Projects

Model-based control requires the model of the system to be controlled. In general, a model is an approximation of a system and therefore contains errors. For systems described by Partial Differential Equations (PDEs) with actuators and sensors located at the spatial boundaries of the domain, one can design controllers based on a discretized model of the system. The discretized model is described by Ordinary Differential Equations (ODEs) and the controller can be designed more easily than for PDEs. However, since the discretized model is an approximation of the system described by PDEs, the closed-loop stability is not always guaranteed when using classic control tools of Linear Time-Invariant (LTI) systems. We exemplify this in the following example. We consider the vibrating string with force actuators and velocity sensors at both sides of the string. The design is based on a discretized motel that contains 59 state variables (open loop eigenvalues in yellow). We design the state feedback (eigenvalues in blue) and the Luenberger observer (eigenvalues in orange). Then, we analyze the closed-loop eigenvalues (in violet) when applying the designed observer-based state feedback (OBSF) controller to a discretized model that is more precise than the one used for the design (the idea is to approach the original system described by PDEs). Some eigenvalues that were not considered during the design are destabilized in the closed-loop. In a numerical simulation, for a short time interval, the system seems stable. However, when time goes to infinity, the system blows up.

In this thesis, we propose two methodologies for the design of the state feedback and the Luenberger observer such that we can guarantee closed-loop stability between the OBSF controller (described by ODEs) and the system described by PDEs. In the following figures, we show that the closed-loop eigenvalues (in violet) remain at the left side of the imaginary axis. In the simulation, we show that the observed-displacement approaches the real displacement while both converge to zero.

In this experiment, we control the turbidity in a sedimentation column. To this end, we model the turbidity dynamic of a fixed point of the sedimentation column. We consider a nonlinear model that contains two different dynamics: the one given by the sedimentation phenomena and the one given by the actuator. We consider the inflow as an actuator and the outflow as a perturbation (and vice versa). The inflow is a mixture of water and calcium with an unknown calcium concentration. Similarly, the outflow is a mixture of water and calcium with a higher calcium concentration (because of sedimentation phenomena). The outflow calcium concentration is also not known. The only measurement is the turbidity (related to the calcium concentration) of a fixed point of the column. The sensor is located between the inflow and the top of the column.

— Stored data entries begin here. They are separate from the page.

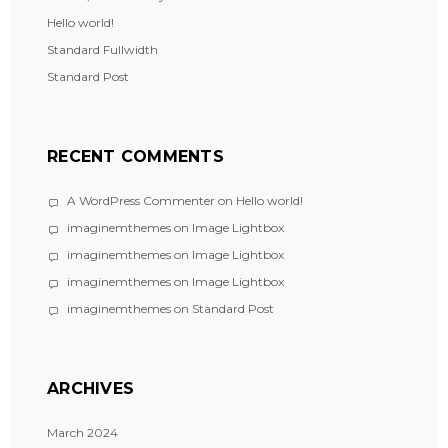
Hello world!
Standard Fullwidth
Standard Post
RECENT COMMENTS
A WordPress Commenter
on
Hello world!
imaginemthemes
on
Image Lightbox
imaginemthemes
on
Image Lightbox
imaginemthemes
on
Image Lightbox
imaginemthemes
on
Standard Post
ARCHIVES
March 2024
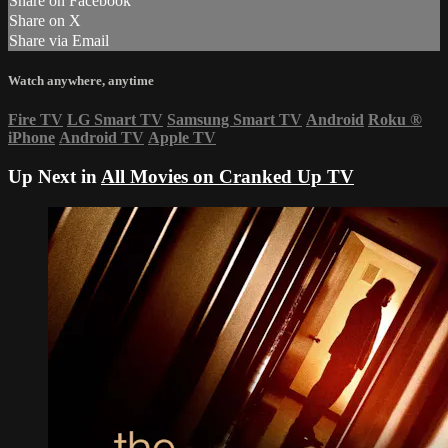
Share on Facebook
Share on X
Share via Email
Watch anywhere, anytime
Fire TV
LG Smart TV
Samsung Smart TV
Android
Roku
®
iPhone
Android TV
Apple TV
Up Next in
All Movies on Cranked Up TV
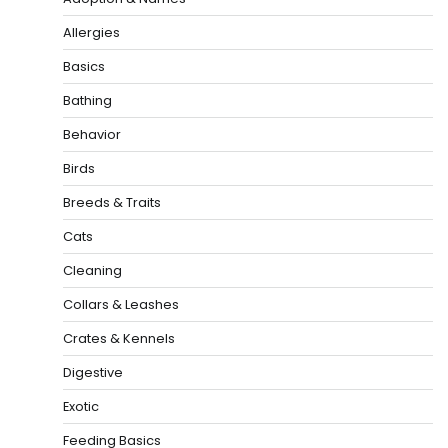
Allergies
Basics
Bathing
Behavior
Birds
Breeds & Traits
Cats
Cleaning
Collars & Leashes
Crates & Kennels
Digestive
Exotic
Feeding Basics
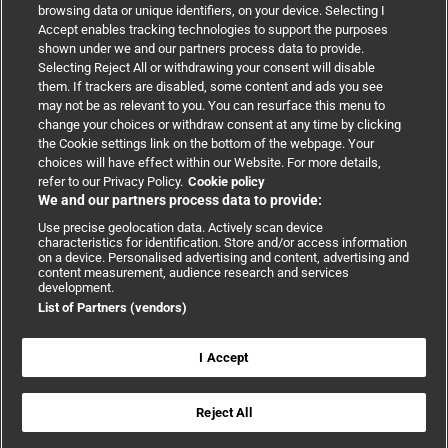
browsing data or unique identifiers, on your device. Selecting I
Accept enables tracking technologies to support the purposes
Support
shown under we and our partners process data to provide.
Selecting Reject All or withdrawing your consent will disable
them. If trackers are disabled, some content and ads you see
Partnerships
may not be as relevant to you. You can resurface this menu to
change your choices or withdraw consent at any time by clicking
the Cookie settings link on the bottom of the webpage. Your
Media relations
choices will have effect within our Website. For more details,
refer to our Privacy Policy.
Cookie policy
We and our partners process data to provide:
Advertising
Use precise geolocation data. Actively scan device
characteristics for identification. Store and/or access information
on a device. Personalised advertising and content, advertising and
content measurement, audience research and services
development.
List of Partners (vendors)
Copyright © 2026 BMJ Publishing Group Limited. All rights
reserved.
Cookie settings
|
Accessibility
|
Cookie policy
|
Modern Slavery
I Accept
Statement
|
Privacy policy
|
Website terms and conditions
Reject All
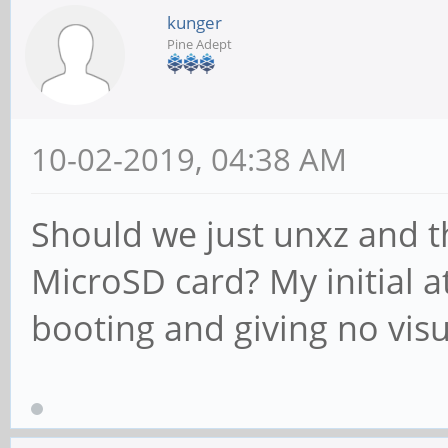
kunger
Pine Adept
10-02-2019, 04:38 AM
Should we just unxz and 
MicroSD card? My initial a
booting and giving no vis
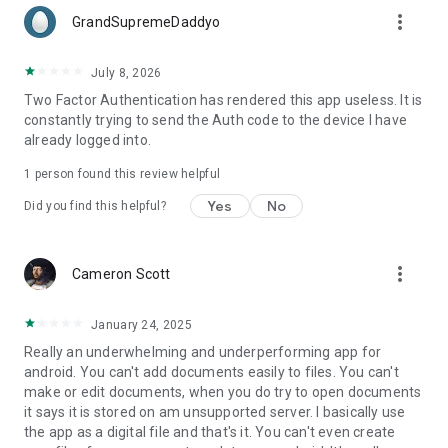
more_vert
GrandSupremeDaddyo
July 8, 2026
Two Factor Authentication has rendered this app useless. It is
constantly trying to send the Auth code to the device I have
already logged into.
1 person found this review helpful
Yes
No
Did you find this helpful?
more_vert
Cameron Scott
January 24, 2025
Really an underwhelming and underperforming app for
android. You can't add documents easily to files. You can't
make or edit documents, when you do try to open documents
it says it is stored on am unsupported server. I basically use
the app as a digital file and that's it. You can't even create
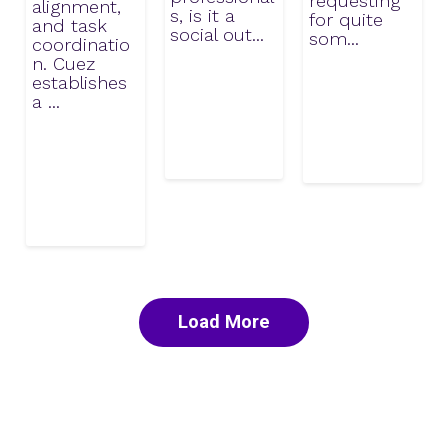
requesting
alignment,
s, is it a
for quite
and task
social out...
som...
coordinatio
n. Cuez
establishes
a ...
Load More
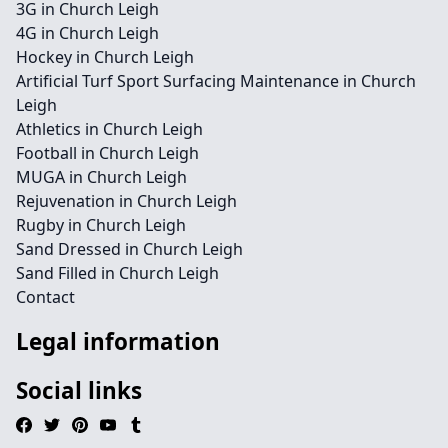
3G in Church Leigh
4G in Church Leigh
Hockey in Church Leigh
Artificial Turf Sport Surfacing Maintenance in Church
Leigh
Athletics in Church Leigh
Football in Church Leigh
MUGA in Church Leigh
Rejuvenation in Church Leigh
Rugby in Church Leigh
Sand Dressed in Church Leigh
Sand Filled in Church Leigh
Contact
Legal information
Social links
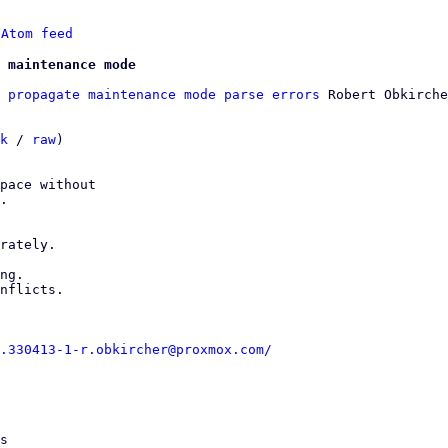
 
Atom feed
 maintenance mode
 propagate maintenance mode parse errors
 Robert Obkirche
k
 / 
raw
)

pace without

.

rately.

ng.

nflicts.

.330413-1-r.obkircher@proxmox.com/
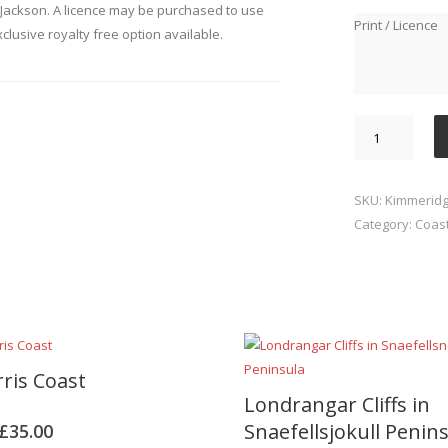
Jackson. A licence may be purchased to use
Print / Licence
xclusive royalty free option available.
Kimmeridge
Bay
quantity
SKU:
Kimmeridg
Category:
Coast
rris Coast
Londrangar Cliffs in
Snaefellsjokull Penin
£
35.00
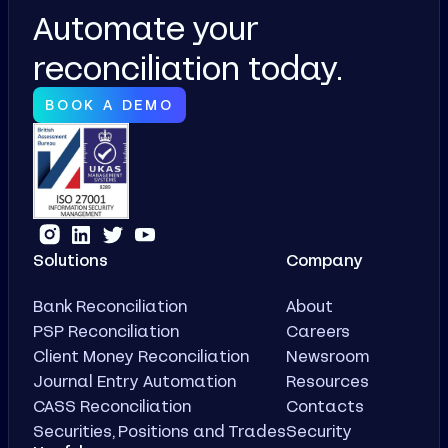
Automate your
reconciliation today.
BOOK A DEMO
Solutions
Company
Bank Reconciliation
About
PSP Reconciliation
Careers
Client Money Reconciliation
Newsroom
Journal Entry Automation
Resources
CASS Reconciliation
Contacts
Securities, Positions and Trades
Security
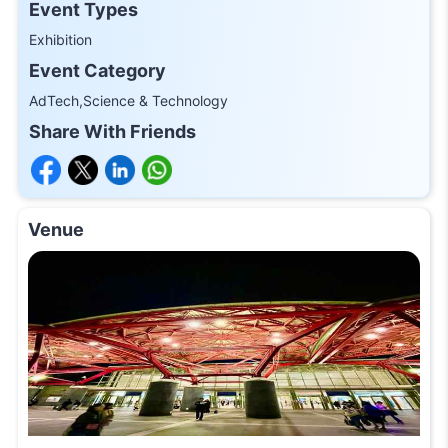
Event Types
Exhibition
Event Category
AdTech,Science & Technology
Share With Friends
Venue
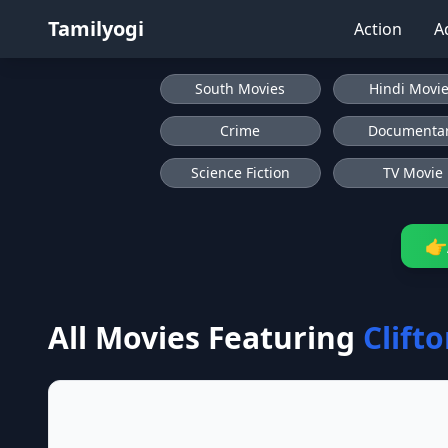
Tamilyogi
Action
A
South Movies
Hindi Movi
Crime
Documenta
Science Fiction
TV Movie
👉
All Movies Featuring
Clift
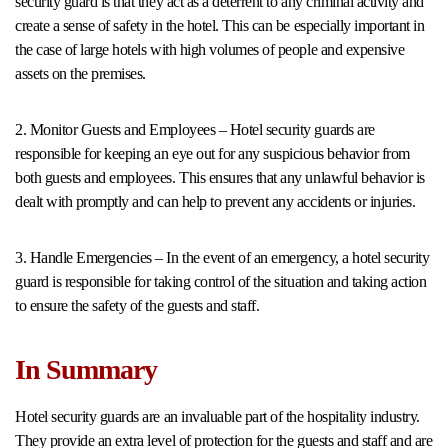
security guard is that they act as a deterrent to any criminal activity and
create a sense of safety in the hotel. This can be especially important in
the case of large hotels with high volumes of people and expensive
assets on the premises.
2. Monitor Guests and Employees – Hotel security guards are
responsible for keeping an eye out for any suspicious behavior from
both guests and employees. This ensures that any unlawful behavior is
dealt with promptly and can help to prevent any accidents or injuries.
3. Handle Emergencies – In the event of an emergency, a hotel security
guard is responsible for taking control of the situation and taking action
to ensure the safety of the guests and staff.
In Summary
Hotel security guards are an invaluable part of the hospitality industry.
They provide an extra level of protection for the guests and staff and are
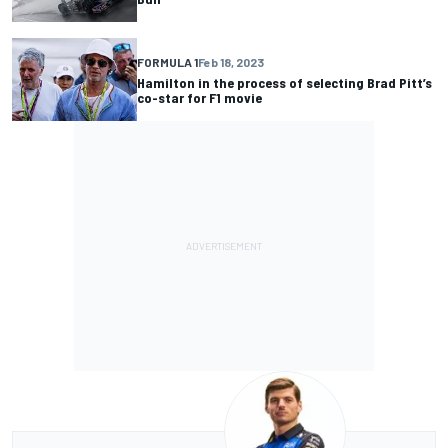
FORMULA 1
Feb 18, 2023
Hamilton in the process of selecting Brad Pitt’s
co-star for F1 movie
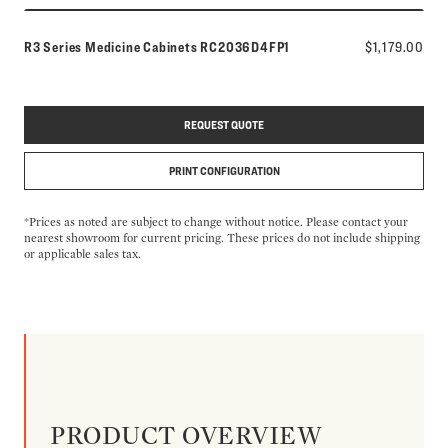
Model number:
R3 Series Medicine Cabinets
RC2036D4FP1
$1,179.00
REQUEST QUOTE
PRINT CONFIGURATION
*Prices as noted are subject to change without notice. Please contact your
nearest showroom for current pricing. These prices do not include shipping
or applicable sales tax.
PRODUCT OVERVIEW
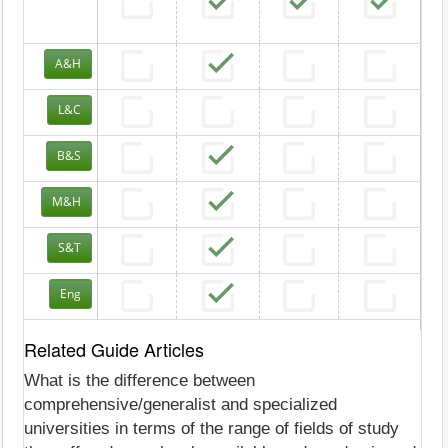
A&H
L&C
B&S
M&H
S&T
Eng
Related Guide Articles
What is the difference between
comprehensive/generalist and specialized
universities in terms of the range of fields of study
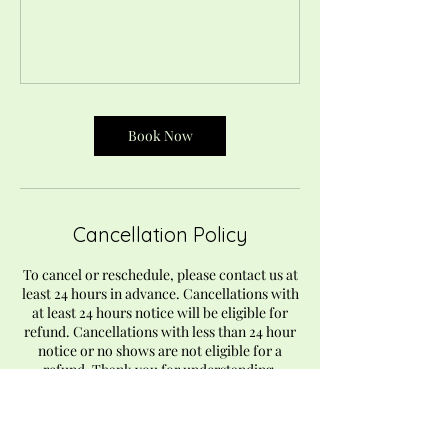
Book Now
Cancellation Policy
To cancel or reschedule, please contact us at
least 24 hours in advance. Cancellations with
at least 24 hours notice will be eligible for
refund. Cancellations with less than 24 hour
notice or no shows are not eligible for a
refund. Thank you for understanding.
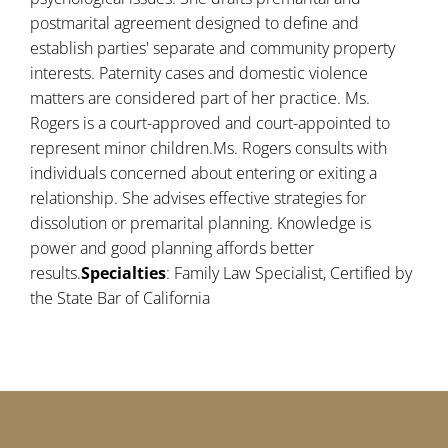
postmarital agreement designed to define and
establish parties' separate and community property
interests. Paternity cases and domestic violence
matters are considered part of her practice. Ms.
Rogers is a court-approved and court-appointed to
represent minor children.Ms. Rogers consults with
individuals concerned about entering or exiting a
relationship. She advises effective strategies for
dissolution or premarital planning. Knowledge is
power and good planning affords better
results.
Specialties
: Family Law Specialist, Certified by
the State Bar of California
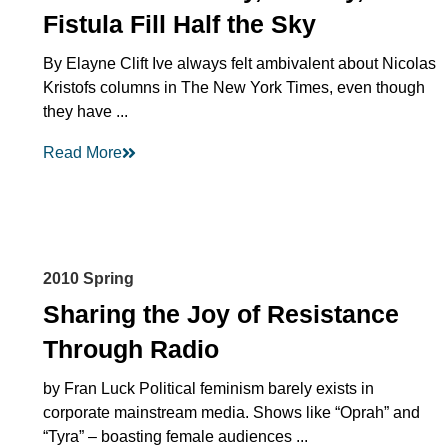
Fistula Fill Half the Sky
By Elayne Clift Ive always felt ambivalent about Nicolas
Kristofs columns in The New York Times, even though
they have ...
Read More
2010 Spring
Sharing the Joy of Resistance
Through Radio
by Fran Luck Political feminism barely exists in
corporate mainstream media. Shows like “Oprah” and
“Tyra” – boasting female audiences ...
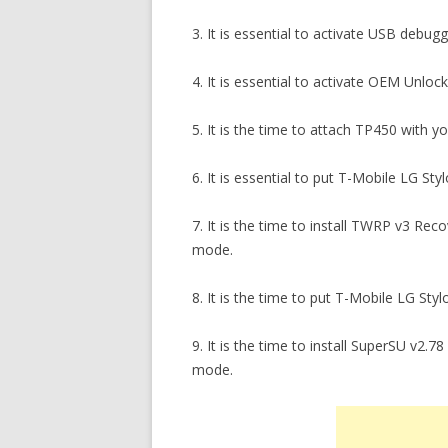
3. It is essential to activate USB debu
4. It is essential to activate OEM Unlo
5. It is the time to attach TP450 with y
6. It is essential to put T-Mobile LG St
7. It is the time to install TWRP v3 Re
mode.
8. It is the time to put T-Mobile LG St
9. It is the time to install SuperSU v2
mode.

We show the closed-loop stability between the nonlinear model and a Proportional Integral (PI) controller. In this process, one can keep a desired set point of turbidity while the water is recovery by an overflow of the sedimentation column. In the figures, we show three different levels of turbidity. The figure at the left shows a low level of turbidity, in which we are even able to see the inlet pipe. In the other two cases, we can obtain a bigger overflow (more water recovered), but with a higher level of turbidity. I let you attached the slides related to this project.

In this project, we implemented a control system composed of a Programmable Logic Controller (PLC) as shown in the figure at the left. This controller is able to command around 60 valves along with the center pivot. The controller can be configured with an irrigation matrix that allows fixing a desired percentage of irrigation depending on the position of the center pivot. The position is measured by a Global Positioning System (GPS) connected to a device that allows communicating to the controller system remotely (middle figure). Finally, a Human Interface Machine (HMI) was implemented in a device located locally at the center pivot. The HMI allows to configure the irrigation matrix manually and visualize the operation variables.